My sister's husband is away on a business trip and she was "freed". :P She came over to our place for dinner 2 nights in a row.
The night before I had plans to make Chicken Yakitori and thought I will just prepared a simple Yakitori Don with maybe a bowl of miso soup. It all changed when I woke up.
The morning I went to the wet market, I saw really nice Daikon and instantly made me crave for Radish and Ribs Stew. But I didn't have time to do that as it was going to be a busy day for me. I decided to made Oden instead since the kids love that too.
My sister messaged later and said that she will be coming over for dinner. I realised there might not be enough food. I was only planning to make Chicken Yakitori, Oden and Steamed Egg Custard. I decided to make an additional dish, Pork and Vegetable Stew. The Cheese Stuff Pork Cutlet was an last minute additional as I still have a few pieces of pork left and I didn't want to keep them.
I end up cooking what you see above yesterday (for my sister). I don't usually cook so much for dinner but sometime I just go a little crazy and stuff everybody silly with food. :P
Here's an update recipe of the Chicken Yakitori that I made.
- 4 Chicken Breast, debone and cut into bit sizes
- 1/2 teaspoon Garlic Powder or 3 Fresh Garlic, grated
- 1 tablespoon Sake
- 1/2 tablespoon Light Soy Sauce
- 1/2 tablespoon Sugar
- 4 tablespoon Sake
- 1 tablespoon Mirin
- 5 tablespoon Light Soy Sauce
- 1 tablespoon Maltose or Sugar
How to do it:
- Pat dry chicken and add into marinade.
- Marinate for an hour.
- Meanwhile, combine ingredients for the sauce and simmer for about 10mins or till sauce begin to thicken.
- Set aside to use it for basting.
- Drain the chicken meat and thread the meat using bamboo skewer (soaked in water before hand).
- Grill chicken meat in preheated oven at 220c for 15mins or till you see oil dripping out of the meat.
- Reduce to oven temperature to 200c.
- Bast chicken meat with the sauce and grill for 7mins.
- Turn it around and do the same.
- Repeat the above 2 steps for another 2 times.
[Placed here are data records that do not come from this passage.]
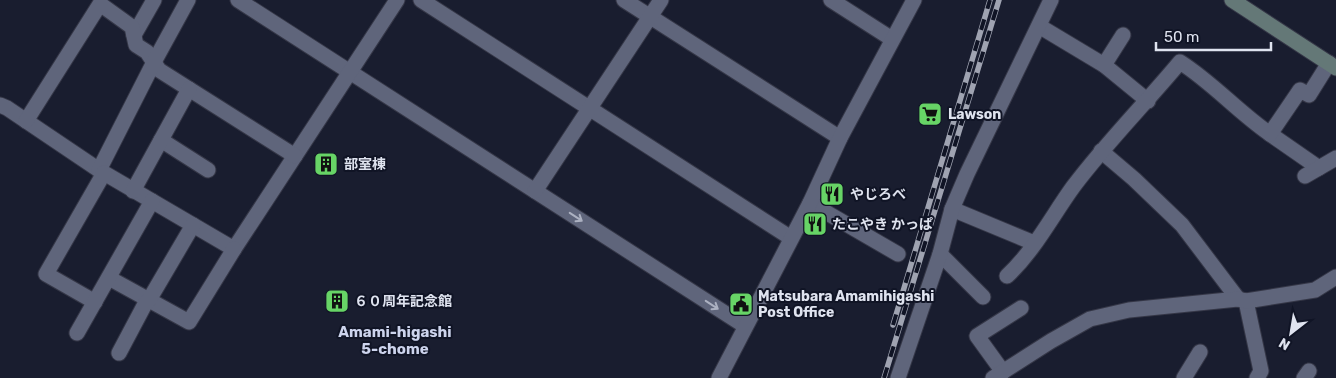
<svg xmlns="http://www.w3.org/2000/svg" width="1336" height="378" font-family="Rubik,'Noto Sans JP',sans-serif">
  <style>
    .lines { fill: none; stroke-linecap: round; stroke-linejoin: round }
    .minor-casing { stroke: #353747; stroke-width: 17 }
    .secondary-casing { stroke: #353747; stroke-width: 17 }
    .minor { stroke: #5f657b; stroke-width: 15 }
    .secondary { stroke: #647877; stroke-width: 15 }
    .rail-casing { stroke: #9fa3b1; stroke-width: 5.5 }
    .rail { stroke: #101425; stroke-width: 4; stroke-dasharray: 11; stroke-linecap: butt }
    .oneway { stroke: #acb1c1 }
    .labels { text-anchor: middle; stroke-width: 4; stroke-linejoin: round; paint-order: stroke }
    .poi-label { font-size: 14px; font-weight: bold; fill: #dfe3ef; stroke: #101425; text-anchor: start }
    .neighbourhood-label { font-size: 15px; font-weight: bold; fill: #cdd4ed; stroke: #101425 }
  </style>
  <rect width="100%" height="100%" fill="#191d2f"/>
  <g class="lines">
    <g class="minor-casing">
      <g id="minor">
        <polyline points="238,0 745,326"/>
        <polyline points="421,0 791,238"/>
        <polyline points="624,0 840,138"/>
        <polyline points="831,0 892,39"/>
        <polyline points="1039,26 1104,65 1148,101"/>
        <polyline points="134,35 154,0"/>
        <polyline points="1104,65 1123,35"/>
        <polyline points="0,105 7,108 99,170 234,249 397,0"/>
        <polyline points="26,121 100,4 132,27 136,45 147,52 159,70 295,156"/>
        <polyline points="1270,134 1319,168"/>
        <polyline points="161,140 208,170"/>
        <polyline points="1101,151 1134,179 1182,225 1238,299"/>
        <polyline points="99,170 154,62 188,0"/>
        <polyline points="1305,176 1336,158"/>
        <polyline points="133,191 189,89"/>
        <polyline points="535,191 661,0"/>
        <polyline points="810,203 898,254"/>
        <polyline points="952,209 1034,243"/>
        <polyline points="940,254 983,297"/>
        <path d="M1007,276C1034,251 1052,216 1073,187C1106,143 1145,104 1180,62C1213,83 1238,112 1270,134L1300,90L1309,95L1329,63"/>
        <polyline points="109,278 189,322 234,249"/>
        <polyline points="1246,301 1261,371 1257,378"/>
        <polyline points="95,302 46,274 104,173"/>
        <polyline points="77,333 152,201"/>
        <polyline points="119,353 145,304 149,300 193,225"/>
        <polyline points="1003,372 977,336 1021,308"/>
        <polyline points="719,378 810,203 840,138 914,0"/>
        <polyline points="898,378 940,254 952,209 967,174 1051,0"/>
        <polyline points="993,378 1051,341 1090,319 1129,310 1238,299 1246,301 1315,290 1336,277"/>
        <polyline points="1184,378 1200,352"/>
        <polyline points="1304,378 1309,371"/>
      </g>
    </g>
    <g class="secondary-casing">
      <polyline id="secondary" points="1232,0 1336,68"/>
    </g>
    <use href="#minor" class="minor"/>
    <use href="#secondary" class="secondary"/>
    <g class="rail-casing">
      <g id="rail">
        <polyline points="893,325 990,0"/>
        <polyline points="884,378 999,0"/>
      </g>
    </g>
    <use href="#rail" class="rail"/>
  </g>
  <defs><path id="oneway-shaft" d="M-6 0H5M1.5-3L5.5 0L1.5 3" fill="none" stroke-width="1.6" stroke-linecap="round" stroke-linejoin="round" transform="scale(1.25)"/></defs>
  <g class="oneway">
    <use href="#oneway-shaft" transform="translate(576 217) rotate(33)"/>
    <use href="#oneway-shaft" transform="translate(712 305) rotate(33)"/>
  </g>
  <defs>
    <g id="supermarket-square" transform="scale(1.25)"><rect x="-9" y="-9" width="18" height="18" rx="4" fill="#67d466" stroke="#101425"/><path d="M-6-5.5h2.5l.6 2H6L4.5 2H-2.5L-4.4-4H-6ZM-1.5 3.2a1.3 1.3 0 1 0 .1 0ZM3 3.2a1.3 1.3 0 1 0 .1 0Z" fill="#111"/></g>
    <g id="building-square" transform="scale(1.25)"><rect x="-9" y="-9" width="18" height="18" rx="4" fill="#67d466" stroke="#101425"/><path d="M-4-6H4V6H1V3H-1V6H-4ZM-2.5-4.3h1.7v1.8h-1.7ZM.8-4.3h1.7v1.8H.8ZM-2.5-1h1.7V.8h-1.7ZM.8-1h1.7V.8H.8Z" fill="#111"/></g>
    <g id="restaurant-square" transform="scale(1.25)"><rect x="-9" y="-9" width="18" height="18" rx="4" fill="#67d466" stroke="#101425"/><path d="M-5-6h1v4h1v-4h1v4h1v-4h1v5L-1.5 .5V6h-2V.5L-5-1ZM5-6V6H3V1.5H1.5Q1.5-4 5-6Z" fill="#111"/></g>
    <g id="civic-square" transform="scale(1.25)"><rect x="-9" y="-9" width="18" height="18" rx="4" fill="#67d466" stroke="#101425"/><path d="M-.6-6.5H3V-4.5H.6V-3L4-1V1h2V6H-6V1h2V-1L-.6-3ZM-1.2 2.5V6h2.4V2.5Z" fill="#111"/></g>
  </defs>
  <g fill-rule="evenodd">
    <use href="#supermarket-square" x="930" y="114"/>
    <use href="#building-square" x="326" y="164"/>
    <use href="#restaurant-square" x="832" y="194"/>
    <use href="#restaurant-square" x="815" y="224"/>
    <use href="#building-square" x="337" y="301"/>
    <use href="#civic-square" x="741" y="304"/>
  </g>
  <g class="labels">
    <g class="poi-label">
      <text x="948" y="119">Lawson</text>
      <text x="344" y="169">部室棟</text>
      <text x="850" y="199">やじろべ</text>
      <text x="832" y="229">たこやき かっぱ</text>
      <text x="758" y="301">Matsubara Amamihigashi<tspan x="758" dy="16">Post Office</tspan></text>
      <text x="354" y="306">６０周年記念館</text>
    </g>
    <g class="neighbourhood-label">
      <text x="395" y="337">Amami-higashi<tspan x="395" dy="17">5-chome</tspan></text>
    </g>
  </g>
  <g transform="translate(1291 333) rotate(211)" stroke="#101425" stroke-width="4" paint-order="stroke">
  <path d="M0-4L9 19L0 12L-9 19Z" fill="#dfe3ef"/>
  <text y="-8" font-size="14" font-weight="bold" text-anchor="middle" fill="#dfe3ef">N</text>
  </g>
  <path d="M1156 42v8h115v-8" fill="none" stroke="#dfe3ef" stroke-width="2.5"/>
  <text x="1164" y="42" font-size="15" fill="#dfe3ef" stroke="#101425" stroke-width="4" paint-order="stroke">50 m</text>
</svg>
- Remove and serve with a squeeze of lemon if you like.
- The meat will turn hard when it's cooled if you are using sugar for the sauce. Unless you are going to eat it while it's hot, I strongly suggest using maltose instead of sugar for the sauce.
- If you like it a little charred on the edge, increase the oven temperature to 200c the last 5mins of the grilling.